Two central lessons of Ameliorative Psychology are that when it comes to social judgment, (a) proper unit weight models outperform humans in terms of reliability and (b) improper unit weight models (of which the Goldberg Rule and the F minus F rule are examples) often perform nearly as well as proper models and therefore better than humans.  So why the resistance to these findings?  We suspect that part of the reason people resist this "practical conclusion" is that the SPR results are noxious to our conception of ourselves as good reasoners. Further, they undermine our hope--so evident in the a priorism of so much contemporary epistemology­-that we can be experts at recognizing good reasoning without massive empirical aid.  (The SPR results do not, of course, suggest that we are naturally atrocious at recognizing good reasoning.  It just suggests that we aren't experts; we aren't so good that we couldn't learn a lot from Ameliorative Psychology.)  Once our dreams of native epistemological expertise are dashed, we can no longer take seriously the idea that we should attempt to build a theory of good reasoning without attending to empirical matters.
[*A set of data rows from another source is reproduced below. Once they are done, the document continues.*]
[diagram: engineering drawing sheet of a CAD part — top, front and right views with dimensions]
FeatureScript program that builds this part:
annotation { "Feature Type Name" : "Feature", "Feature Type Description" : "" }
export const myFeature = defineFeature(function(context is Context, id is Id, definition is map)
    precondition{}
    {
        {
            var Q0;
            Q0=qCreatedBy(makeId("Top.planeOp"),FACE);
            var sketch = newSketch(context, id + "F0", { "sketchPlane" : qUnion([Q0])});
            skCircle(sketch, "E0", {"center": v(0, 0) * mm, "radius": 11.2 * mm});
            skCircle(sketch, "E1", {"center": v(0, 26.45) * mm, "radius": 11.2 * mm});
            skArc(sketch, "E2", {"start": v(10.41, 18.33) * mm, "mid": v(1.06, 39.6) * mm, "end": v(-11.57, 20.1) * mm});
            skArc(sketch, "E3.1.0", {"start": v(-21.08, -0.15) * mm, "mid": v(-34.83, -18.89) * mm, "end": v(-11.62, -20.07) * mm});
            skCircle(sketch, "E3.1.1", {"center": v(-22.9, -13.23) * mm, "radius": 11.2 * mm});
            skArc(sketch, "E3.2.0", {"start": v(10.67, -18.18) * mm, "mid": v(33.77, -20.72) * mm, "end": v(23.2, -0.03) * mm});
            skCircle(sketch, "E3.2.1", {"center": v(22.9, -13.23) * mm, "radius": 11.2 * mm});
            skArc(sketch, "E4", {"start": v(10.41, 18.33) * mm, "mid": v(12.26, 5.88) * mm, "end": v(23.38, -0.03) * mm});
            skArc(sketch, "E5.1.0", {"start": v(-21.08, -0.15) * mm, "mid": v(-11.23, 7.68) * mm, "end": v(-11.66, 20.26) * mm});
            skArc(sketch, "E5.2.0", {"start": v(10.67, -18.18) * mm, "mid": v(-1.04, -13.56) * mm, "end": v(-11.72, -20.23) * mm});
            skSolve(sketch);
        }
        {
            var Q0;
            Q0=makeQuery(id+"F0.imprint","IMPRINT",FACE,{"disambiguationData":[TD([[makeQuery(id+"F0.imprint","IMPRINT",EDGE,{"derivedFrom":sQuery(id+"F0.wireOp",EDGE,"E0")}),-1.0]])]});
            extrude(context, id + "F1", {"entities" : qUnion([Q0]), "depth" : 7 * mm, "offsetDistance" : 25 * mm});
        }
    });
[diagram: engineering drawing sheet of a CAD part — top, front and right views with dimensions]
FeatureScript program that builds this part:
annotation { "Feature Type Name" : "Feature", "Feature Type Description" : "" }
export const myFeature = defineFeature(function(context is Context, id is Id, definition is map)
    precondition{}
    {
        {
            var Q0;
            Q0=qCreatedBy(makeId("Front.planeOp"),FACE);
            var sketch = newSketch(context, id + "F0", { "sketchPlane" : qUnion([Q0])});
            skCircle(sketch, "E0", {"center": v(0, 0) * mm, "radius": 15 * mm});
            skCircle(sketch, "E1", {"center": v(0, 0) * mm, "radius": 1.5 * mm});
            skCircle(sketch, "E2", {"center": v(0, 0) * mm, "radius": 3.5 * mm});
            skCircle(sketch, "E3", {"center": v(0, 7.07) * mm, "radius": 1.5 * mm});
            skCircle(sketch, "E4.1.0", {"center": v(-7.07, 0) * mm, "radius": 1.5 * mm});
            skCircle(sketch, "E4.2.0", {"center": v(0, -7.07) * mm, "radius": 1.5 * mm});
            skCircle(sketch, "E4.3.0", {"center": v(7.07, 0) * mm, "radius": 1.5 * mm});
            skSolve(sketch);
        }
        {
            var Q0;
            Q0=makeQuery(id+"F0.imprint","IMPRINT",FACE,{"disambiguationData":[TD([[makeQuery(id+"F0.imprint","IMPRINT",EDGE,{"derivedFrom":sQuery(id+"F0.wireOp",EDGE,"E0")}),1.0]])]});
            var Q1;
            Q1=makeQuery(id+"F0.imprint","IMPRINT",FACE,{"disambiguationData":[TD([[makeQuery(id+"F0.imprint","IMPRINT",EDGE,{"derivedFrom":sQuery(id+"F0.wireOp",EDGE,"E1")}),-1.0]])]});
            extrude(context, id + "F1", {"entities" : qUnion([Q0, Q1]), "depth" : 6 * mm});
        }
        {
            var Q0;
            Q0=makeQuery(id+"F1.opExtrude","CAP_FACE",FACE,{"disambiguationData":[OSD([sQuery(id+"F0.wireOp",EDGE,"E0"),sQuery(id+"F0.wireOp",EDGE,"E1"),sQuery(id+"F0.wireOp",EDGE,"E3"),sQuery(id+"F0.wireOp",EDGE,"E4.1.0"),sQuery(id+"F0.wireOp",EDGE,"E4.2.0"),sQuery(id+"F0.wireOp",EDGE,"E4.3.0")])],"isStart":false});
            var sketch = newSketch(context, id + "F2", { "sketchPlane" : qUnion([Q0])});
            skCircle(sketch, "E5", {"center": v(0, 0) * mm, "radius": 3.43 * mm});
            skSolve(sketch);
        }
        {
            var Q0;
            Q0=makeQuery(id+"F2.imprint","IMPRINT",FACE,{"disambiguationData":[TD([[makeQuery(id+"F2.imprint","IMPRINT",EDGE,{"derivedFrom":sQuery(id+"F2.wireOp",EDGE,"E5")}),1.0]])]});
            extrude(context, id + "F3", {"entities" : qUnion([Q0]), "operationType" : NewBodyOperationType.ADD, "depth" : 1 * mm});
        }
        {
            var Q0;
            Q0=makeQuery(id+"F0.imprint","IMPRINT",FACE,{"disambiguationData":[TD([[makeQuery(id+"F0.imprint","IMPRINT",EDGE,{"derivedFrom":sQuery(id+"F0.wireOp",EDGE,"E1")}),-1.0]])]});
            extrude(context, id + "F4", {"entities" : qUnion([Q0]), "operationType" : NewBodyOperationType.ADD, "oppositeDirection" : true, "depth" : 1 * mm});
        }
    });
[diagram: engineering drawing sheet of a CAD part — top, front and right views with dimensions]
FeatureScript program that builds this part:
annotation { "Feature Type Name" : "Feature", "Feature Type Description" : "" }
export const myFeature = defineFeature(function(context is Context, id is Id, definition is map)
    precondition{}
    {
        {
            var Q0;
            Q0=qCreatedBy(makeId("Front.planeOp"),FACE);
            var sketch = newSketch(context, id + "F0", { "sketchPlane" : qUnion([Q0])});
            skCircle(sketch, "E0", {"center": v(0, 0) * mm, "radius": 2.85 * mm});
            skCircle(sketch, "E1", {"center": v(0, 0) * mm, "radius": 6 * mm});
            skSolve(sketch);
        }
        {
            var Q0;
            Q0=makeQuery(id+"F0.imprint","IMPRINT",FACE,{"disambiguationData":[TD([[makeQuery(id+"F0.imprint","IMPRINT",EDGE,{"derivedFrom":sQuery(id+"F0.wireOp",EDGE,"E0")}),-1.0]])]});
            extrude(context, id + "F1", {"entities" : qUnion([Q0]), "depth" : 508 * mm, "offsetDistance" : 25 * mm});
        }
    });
The fact that people are slaves to the temptation of broken legs suggests a deep problem with the methods of Standard Analytic Epistemology.  SAE makes our considered epistemic judgments the final arbiters of matters epistemic.  But it is precisely these epistemic judgments that so often fall to the temptation of broken legs.  We have seen this countless times in discussions with philosophers.  When confronted with 50-years worth of evidence suggesting that short, unstructured interviews are worse than useless, we are now accustomed to philosophers dismissing these findings ultimately because, well, they just don't fit in with their considered judgments.  Now the defender of SAE might reply that there is no principled reason why SAE is committed to excessive defection--for the evidence here presented can now help to guide our judgment.  Our reply is that, after 50 years, it hasn't.  Avoiding defection isn't a matter of simply knowing the threat; it is a matter of avoiding it in the first place.  And we can't avoid it if we have a philosophy that presses our faces into temptation's fleshy cargo.